Nick Trefethen, Professor of Numerical Analysis at University of Oxford, is the 2020 recipient of the John von Neumann Prize
, the highest honor and flagship lecture of Society for Industrial and Applied Mathematics (SIAM)
, in recognition of his ground-breaking contributions across many areas of numerical analysis. He is well known as the inventor of pseudospectra for the study of non-normal matrices and operators.
Trefethen earned his A.B. in Applied Mathematics from Harvard University (1977), followed by his M.S. in Computer Science and Numerical Analysis from Stanford University (1980), and finally his Ph.D. also in Computer Science and Numerical Analysis from Stanford University (1982). Outside of his accomplishments in academia he has also served as SIAM President (2011-2012) and is a SIAM Fellow (Class of 2009).
As an author he is known for his books Numerical Linear Algebra (SIAM, 1997, with David Bau, III), Spectral Methods in MATLAB (SIAM, 2000), Schwarz-Christoffel Mapping (Cambridge U. Press, 2002, with Toby Driscoll), Spectra and Pseudospectra: The Behavior of Nonnormal Matrices and Operators (Princeton, 2005, with Mark Embree), and Approximation Theory and Approximation Practice (SIAM, 2013), with the newest book Exploring ODEs, which appeared in 2017 (with Asgeir Birkisson and Toby Driscoll). He also published a collection of micro-essays called Trefethen's Index Cards (World Scientific, 2011).

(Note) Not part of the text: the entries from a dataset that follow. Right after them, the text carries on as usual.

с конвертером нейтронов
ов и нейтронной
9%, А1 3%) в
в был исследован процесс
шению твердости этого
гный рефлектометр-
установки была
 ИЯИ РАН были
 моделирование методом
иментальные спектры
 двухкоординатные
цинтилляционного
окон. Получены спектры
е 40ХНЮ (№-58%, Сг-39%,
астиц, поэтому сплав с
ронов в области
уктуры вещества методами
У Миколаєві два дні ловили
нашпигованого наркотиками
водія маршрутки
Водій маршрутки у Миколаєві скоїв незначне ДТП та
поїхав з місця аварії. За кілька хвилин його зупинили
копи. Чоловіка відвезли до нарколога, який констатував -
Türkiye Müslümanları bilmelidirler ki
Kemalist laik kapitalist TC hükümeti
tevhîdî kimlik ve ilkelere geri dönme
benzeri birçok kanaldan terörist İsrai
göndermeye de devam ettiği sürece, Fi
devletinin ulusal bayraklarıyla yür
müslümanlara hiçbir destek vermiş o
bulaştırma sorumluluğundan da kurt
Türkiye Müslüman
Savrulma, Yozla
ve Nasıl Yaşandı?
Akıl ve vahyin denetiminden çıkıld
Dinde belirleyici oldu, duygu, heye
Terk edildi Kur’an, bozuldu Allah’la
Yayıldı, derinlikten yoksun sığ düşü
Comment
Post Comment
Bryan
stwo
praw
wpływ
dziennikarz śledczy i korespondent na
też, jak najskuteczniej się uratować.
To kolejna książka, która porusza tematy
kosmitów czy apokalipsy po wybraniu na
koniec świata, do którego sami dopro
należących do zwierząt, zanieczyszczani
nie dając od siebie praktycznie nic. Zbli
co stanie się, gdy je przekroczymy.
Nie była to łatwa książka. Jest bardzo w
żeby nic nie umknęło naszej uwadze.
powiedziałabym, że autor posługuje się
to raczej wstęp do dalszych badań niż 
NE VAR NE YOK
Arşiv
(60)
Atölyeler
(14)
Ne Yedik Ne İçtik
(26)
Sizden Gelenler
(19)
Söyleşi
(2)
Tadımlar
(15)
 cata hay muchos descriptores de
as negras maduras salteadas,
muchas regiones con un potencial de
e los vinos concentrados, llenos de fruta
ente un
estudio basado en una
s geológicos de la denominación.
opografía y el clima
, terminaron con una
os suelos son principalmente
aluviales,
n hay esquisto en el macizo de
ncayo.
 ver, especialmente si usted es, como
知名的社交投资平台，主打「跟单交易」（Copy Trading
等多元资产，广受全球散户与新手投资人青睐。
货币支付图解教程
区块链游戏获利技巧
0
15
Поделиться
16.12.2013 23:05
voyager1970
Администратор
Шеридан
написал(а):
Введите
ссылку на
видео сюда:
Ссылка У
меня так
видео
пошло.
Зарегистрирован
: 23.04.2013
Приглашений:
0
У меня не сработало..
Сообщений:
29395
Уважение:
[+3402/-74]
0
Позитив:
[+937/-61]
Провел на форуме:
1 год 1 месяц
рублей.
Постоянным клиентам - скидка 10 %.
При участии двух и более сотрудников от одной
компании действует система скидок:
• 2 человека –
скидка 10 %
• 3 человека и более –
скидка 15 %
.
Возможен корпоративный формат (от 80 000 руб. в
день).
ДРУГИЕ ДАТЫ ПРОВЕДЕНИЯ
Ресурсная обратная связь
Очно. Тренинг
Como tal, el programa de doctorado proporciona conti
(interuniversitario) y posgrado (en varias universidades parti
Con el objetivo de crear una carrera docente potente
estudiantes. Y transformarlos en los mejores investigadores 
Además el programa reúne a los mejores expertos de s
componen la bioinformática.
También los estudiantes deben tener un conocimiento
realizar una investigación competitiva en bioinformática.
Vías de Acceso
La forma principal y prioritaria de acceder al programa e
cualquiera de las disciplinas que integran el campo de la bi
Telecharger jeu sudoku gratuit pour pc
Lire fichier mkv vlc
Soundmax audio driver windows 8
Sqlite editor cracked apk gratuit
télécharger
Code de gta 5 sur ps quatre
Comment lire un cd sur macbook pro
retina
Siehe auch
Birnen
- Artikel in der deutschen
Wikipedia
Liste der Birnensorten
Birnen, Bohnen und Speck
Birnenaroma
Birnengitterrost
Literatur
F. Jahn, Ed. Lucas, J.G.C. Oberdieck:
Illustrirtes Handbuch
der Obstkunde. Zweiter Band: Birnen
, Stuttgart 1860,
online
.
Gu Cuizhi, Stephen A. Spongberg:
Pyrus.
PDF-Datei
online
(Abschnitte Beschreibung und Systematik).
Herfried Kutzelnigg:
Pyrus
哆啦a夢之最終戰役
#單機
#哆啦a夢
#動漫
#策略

SIAM awards the John von Neumann Prize annually to an individual for outstanding and distinguished contributions to the field of applied mathematics and for the effective communication of these ideas to the community. It is one of SIAM’s most distinguished prizes as well as an important lecture at the SIAM Annual Meeting. The selection committee states, “He is an outstanding expositor of applied mathematics and his books are beautifully written, widely accessible, and highly original.”
The John von Neumann Lecture was established in 1959 to honor von Neumann, a Hungarian-American mathematician, physicist, and computer scientist, whose seminal work helped lead to the founding of modern computing.